PASSAGE:
■ ■ ■
Rialto.

Publié le 04/07/2010 à 14:43 par davidemurano

 

 

Chaque trou à Venise " a son heure ", comme on dit ici, il doit être vu à la bonne luminosité. Le Rialto des marchands est le quartier le plus dense et aussi le plus " spiritique ", inquiet et étouffant, sentimental et canaille... Quand faut-il s'engager entre la " Riva del Vin et le Ponte delle Tette " ? ( traduction : Rive des vins et pont des seins). Aucune réponse à cette interrogation.

 

Ruelles qui virevoltent jusqu'à l'intérieur des maisons, passages entre cuisines et caves, soupentes, arches, tunnels, magasins... L'enchevêtrement le plus " enchevêtré ", constitutif de tout ce conglomérat de maisons et d'îles : commencé sûrement il y a plus d'une dizaine de siècles ne s'appelait pas à l'époque Venise, mais Rialto.

 

L'île la plus haute au-dessus de la marée, devenue pour cette raison tout de suite marché apporta poisson, barques, esclaves. Depuis lors, le lieu d'origine s'est fait ventre et aujourd'hui encore coupe la respiration : " calli " ( ruelles moyenâgeuses) toujours plus étroites, foule plus dense, rives plus basses, ponts affolés, tordus et crâneurs, jusqu'au fenêtres gothiques, amalgames de canaux stagnants, croisements de poissons et d'hommes... Les poissons ont peut-être changé, sur un millénaire, selon l'humeur des canaux ; mais l'espèce humaine semble immuable.

 

Il ne peut y avoir de meilleure heure pour arriver ici, un mélange de jour et de nuit, avant que les réverbères ne s'allument. Le vrai marché, la grande foire où se pressent les gens entre les galetas gothiques et les arcades Renaissance, nous attend jusque tard, avec ses rangées de comptoirs terrestres et maritimes, la séduction de ses poissons vivants et morts, les appels de ses oiseaux en cage ou en vol, la splendeur de ses verreries, la pacotille de ses colliers. Mais comme dans les " épreuves " des histoires les plus anciennes, nous devons franchir des murailles pour y arriver. Nous risquer dans les étranglements et les décombres, entrouvrir des cryptes, éviter les contreforts, dans le dédale des " calli " qui cernent le marché ; cependant que résonne une horloge, quelque part, au loin. La première différence entre le Rialto et tous les autres marchés, c'est la manière d'y parvenir. Le long cheminement, les abords : on croit toujours que l'on est arrivé, et ce n'est jamais le point de vérité. Rien ne se produira avant l'heure, tout juste comme dans le désir amoureux...

 

Le désir, en ce moment, d'un lieu caché comme un visage, rejoint les plaisirs préliminaires qui s'accélèrent selon les soirs et selon les souvenirs...
■ ■ ■
EXTRAIT DE DONNÉES:
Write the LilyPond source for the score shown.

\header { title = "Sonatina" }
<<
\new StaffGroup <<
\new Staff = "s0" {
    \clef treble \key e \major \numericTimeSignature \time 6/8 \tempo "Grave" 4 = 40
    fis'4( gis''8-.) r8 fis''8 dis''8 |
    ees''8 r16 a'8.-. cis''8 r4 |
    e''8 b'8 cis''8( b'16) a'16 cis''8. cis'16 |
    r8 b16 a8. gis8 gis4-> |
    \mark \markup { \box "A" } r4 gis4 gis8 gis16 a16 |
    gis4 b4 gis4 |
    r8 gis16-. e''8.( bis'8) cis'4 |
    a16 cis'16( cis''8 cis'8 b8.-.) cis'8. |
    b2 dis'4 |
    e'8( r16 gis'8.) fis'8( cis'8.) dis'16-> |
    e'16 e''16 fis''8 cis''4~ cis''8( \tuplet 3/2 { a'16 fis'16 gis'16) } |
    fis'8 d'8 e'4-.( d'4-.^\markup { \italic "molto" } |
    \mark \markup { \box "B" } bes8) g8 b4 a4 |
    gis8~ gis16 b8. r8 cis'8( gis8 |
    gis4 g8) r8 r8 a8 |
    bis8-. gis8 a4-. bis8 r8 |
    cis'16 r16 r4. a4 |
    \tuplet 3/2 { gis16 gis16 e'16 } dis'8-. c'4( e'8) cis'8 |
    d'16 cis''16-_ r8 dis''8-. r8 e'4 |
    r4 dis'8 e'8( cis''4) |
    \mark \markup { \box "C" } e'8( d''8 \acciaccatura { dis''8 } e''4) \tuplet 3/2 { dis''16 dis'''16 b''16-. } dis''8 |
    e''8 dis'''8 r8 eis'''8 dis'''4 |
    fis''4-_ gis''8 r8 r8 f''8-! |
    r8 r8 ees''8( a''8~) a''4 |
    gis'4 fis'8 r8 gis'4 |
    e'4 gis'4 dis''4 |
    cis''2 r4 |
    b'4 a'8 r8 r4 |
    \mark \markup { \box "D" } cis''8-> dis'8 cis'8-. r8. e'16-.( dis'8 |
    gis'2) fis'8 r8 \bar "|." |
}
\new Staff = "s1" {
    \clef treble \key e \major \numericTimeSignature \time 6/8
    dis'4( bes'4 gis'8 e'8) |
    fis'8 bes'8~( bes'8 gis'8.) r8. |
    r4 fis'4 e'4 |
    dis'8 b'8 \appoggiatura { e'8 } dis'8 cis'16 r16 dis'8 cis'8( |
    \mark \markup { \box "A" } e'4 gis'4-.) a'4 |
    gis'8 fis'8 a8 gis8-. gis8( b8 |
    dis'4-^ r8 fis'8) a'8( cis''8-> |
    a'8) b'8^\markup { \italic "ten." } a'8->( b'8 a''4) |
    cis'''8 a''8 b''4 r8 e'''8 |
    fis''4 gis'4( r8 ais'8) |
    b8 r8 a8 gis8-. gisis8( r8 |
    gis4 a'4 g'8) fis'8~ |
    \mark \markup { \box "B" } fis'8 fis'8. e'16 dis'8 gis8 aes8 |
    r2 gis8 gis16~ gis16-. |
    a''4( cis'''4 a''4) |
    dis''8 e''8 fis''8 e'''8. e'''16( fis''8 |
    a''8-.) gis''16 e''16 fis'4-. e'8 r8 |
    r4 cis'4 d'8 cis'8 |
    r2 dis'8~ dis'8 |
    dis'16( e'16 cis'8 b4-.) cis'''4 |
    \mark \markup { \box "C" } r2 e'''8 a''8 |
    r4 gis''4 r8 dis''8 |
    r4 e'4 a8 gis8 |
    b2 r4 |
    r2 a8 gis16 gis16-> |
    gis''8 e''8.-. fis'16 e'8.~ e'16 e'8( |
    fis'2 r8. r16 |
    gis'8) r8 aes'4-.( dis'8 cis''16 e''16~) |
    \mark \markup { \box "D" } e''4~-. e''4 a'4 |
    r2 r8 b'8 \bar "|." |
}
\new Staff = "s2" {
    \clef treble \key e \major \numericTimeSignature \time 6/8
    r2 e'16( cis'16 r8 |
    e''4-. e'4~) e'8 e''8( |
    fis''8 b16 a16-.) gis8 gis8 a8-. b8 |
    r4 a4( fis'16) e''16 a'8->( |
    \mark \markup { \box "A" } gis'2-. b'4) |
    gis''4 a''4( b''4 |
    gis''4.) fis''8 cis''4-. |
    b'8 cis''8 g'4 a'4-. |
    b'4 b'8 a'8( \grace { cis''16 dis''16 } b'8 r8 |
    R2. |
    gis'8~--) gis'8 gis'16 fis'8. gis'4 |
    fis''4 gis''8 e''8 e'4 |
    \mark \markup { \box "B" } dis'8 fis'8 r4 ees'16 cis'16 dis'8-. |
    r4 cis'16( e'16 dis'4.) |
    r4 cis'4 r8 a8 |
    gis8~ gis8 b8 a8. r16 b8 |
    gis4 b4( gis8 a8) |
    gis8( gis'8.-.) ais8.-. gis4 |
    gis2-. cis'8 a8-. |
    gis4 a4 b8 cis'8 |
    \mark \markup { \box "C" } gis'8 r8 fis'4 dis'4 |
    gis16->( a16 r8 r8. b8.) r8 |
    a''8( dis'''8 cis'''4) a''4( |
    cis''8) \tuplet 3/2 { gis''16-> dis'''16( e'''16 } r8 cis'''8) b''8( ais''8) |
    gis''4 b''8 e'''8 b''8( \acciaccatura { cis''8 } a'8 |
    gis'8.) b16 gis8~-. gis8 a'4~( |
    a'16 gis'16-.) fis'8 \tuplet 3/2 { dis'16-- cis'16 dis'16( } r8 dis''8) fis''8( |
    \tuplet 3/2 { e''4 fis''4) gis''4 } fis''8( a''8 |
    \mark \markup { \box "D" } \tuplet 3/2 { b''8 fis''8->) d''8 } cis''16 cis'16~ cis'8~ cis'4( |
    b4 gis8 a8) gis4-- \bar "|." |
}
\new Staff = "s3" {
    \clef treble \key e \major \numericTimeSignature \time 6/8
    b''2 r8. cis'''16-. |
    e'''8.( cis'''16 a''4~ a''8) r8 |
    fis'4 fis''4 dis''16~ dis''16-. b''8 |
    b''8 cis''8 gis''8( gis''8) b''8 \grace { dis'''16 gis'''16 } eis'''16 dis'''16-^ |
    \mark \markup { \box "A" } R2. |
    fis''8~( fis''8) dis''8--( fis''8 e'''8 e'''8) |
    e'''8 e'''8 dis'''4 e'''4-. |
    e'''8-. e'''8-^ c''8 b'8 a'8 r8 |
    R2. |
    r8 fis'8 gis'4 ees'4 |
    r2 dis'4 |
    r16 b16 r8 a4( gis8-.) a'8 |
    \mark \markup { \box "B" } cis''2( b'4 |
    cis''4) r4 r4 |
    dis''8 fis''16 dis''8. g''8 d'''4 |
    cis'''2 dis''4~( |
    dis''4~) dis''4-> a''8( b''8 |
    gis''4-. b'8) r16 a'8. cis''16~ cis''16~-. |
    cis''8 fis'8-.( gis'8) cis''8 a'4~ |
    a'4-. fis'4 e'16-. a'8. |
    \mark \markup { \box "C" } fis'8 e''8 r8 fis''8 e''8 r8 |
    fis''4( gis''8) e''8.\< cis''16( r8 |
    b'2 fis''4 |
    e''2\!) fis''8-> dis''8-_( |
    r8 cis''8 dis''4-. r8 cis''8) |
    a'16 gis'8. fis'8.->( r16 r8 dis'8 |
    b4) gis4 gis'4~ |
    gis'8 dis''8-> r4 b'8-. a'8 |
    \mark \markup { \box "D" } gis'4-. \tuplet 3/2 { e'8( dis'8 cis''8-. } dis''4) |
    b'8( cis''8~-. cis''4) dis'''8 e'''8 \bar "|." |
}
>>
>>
■ ■ ■
CONSIGNE:
Recopiez le passage sur le Rialto depuis « Chaque trou à » jusqu'à « Venise, mais Rialto. » inclus, en remplaçant « maisons » par « demeures ».

CORRIGÉ:
Chaque trou à Venise " a son heure ", comme on dit ici, il doit être vu à la bonne luminosité. Le Rialto des marchands est le quartier le plus dense et aussi le plus " spiritique ", inquiet et étouffant, sentimental et canaille... Quand faut-il s'engager entre la " Riva del Vin et le Ponte delle Tette " ? ( traduction : Rive des vins et pont des seins). Aucune réponse à cette interrogation.

 

Ruelles qui virevoltent jusqu'à l'intérieur des demeures, passages entre cuisines et caves, soupentes, arches, tunnels, magasins... L'enchevêtrement le plus " enchevêtré ", constitutif de tout ce conglomérat de demeures et d'îles : commencé sûrement il y a plus d'une dizaine de siècles ne s'appelait pas à l'époque Venise, mais Rialto.